I’m not forgetting the horrific mother-daughter contests that have won or almost won Oscars – Jessica
Lange and Kim Stanley in 1982’s Frances, Shelley Winters blinding her daughter Elizabeth Hartman in
1965’s A Patch of Blue or the recent Gaboury Sidibe and Mo’Nique, both devastatingly good in
Precious. As noted, there are more mother-daughter movies than fans can shake their Old Dutch
cleanser cans at (Mommie Dearest fans, congratulate yourselves for not needing to be clued in about
Which brings us back to the third annual Mother’s Day with Mommie Dearest this Sunday, May 9 at the
Music Box theatre (3733 N. Southport) hosted by Dick O’Day, the alter ego of yours truly and abetted
by David Cerda and Ed Jones as Joan and Christina, both renowned locally for the theatrical Hand Bag
Productions and The Joans rock band.
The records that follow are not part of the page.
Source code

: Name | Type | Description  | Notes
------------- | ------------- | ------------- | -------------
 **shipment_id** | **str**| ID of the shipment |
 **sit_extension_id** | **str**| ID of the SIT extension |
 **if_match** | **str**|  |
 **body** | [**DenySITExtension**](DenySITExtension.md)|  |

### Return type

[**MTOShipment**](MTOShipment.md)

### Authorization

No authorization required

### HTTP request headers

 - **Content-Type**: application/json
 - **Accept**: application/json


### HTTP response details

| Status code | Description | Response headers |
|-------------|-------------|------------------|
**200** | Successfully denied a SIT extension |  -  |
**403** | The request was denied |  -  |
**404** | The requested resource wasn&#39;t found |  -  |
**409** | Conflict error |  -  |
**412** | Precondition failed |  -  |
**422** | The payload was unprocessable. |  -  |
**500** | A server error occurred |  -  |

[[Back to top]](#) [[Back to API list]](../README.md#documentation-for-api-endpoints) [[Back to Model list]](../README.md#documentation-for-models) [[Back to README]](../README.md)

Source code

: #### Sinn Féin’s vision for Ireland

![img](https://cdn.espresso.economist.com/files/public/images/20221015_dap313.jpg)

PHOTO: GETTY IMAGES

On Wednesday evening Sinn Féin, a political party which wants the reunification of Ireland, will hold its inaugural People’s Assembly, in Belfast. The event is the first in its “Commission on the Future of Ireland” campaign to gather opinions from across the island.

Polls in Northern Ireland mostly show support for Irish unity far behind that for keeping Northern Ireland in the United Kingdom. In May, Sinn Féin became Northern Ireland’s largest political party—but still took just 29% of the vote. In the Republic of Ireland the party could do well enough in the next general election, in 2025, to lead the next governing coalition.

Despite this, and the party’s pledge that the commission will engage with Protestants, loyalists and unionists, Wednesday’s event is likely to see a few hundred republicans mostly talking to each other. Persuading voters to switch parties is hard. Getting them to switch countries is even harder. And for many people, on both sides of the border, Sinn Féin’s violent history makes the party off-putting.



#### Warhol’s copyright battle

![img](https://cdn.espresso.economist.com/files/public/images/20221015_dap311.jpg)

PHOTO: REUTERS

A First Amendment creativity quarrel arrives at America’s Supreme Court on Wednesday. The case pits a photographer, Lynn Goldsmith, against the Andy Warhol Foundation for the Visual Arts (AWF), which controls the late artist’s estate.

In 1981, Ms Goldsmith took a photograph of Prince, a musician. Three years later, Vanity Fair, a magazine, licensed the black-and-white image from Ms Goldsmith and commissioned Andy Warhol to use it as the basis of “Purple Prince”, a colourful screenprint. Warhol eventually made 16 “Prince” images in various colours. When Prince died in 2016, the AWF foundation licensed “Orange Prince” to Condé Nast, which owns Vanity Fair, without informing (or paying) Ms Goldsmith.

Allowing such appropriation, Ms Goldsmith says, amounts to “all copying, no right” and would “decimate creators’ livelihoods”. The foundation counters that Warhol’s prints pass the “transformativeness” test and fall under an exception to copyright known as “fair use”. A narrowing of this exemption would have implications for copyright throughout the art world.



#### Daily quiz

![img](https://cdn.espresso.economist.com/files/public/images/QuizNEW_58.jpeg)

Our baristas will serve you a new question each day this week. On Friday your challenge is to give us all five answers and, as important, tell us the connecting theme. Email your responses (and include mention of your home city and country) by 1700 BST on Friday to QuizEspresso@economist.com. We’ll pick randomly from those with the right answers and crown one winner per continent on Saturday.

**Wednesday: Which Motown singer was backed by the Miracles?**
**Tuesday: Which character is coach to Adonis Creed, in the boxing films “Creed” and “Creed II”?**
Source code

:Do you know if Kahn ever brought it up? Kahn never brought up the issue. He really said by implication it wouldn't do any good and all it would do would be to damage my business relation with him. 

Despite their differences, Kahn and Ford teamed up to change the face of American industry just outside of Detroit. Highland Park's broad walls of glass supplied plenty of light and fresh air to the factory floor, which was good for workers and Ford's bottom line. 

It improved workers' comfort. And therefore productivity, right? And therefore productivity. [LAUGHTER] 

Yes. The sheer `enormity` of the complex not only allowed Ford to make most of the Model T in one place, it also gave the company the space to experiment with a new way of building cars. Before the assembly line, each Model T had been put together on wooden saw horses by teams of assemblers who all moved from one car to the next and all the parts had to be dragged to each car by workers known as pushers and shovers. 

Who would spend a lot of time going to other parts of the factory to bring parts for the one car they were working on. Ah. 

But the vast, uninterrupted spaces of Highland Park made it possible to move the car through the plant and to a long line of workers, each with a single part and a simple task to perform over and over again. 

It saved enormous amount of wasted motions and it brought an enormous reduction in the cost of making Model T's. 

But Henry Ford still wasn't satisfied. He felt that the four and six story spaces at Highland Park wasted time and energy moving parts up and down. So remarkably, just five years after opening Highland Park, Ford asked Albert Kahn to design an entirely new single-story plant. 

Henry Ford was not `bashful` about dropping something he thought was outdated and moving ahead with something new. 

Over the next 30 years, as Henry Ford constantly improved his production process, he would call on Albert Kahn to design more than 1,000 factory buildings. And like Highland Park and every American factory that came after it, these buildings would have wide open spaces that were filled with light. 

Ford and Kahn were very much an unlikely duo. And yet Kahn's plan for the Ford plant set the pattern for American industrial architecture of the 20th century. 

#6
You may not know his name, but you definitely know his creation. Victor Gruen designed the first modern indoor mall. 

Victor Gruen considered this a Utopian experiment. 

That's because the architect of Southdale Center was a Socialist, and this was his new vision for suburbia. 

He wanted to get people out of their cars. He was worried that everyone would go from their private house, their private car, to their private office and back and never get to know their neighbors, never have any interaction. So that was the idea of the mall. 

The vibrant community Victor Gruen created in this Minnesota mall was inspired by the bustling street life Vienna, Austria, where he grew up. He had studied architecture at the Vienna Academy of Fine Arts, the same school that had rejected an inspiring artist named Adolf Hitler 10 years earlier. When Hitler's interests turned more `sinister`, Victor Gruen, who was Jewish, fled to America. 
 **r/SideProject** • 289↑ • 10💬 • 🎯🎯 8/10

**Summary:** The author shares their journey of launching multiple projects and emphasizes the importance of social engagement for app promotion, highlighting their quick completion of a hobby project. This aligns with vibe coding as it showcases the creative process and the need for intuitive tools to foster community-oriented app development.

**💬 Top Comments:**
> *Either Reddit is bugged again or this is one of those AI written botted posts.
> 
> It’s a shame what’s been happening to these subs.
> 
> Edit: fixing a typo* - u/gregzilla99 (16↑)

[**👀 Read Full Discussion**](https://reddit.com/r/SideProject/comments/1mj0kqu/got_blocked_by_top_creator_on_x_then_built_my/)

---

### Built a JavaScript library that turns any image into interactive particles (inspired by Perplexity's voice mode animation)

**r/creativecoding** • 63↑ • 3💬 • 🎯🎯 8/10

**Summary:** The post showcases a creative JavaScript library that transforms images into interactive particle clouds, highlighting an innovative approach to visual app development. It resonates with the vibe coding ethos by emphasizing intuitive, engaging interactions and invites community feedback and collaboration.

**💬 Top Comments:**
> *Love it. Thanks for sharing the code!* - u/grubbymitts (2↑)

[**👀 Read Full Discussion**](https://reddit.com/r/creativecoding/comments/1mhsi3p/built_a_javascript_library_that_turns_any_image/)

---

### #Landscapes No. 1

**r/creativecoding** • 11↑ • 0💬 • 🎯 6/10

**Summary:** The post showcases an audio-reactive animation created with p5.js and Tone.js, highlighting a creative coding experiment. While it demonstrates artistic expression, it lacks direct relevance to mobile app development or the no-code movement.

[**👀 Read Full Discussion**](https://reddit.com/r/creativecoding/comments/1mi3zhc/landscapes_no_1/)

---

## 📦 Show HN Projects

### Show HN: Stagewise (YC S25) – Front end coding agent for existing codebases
The festivities will kick off with photos of Joan and Christina in
the lobby (with a portion of the proceeds helping Hand Bag) followed by a 1pm pre-show featuring a
mother-daughter costume contest, prizes, and a screening of the “Mad at the Dirt” music video by
The Joans all leading to the 1:30pm screening of Mommie Dearest, complete with audience interactive
screening guide and running commentary by yours truly, Cerda and Jones. Tickets are $12.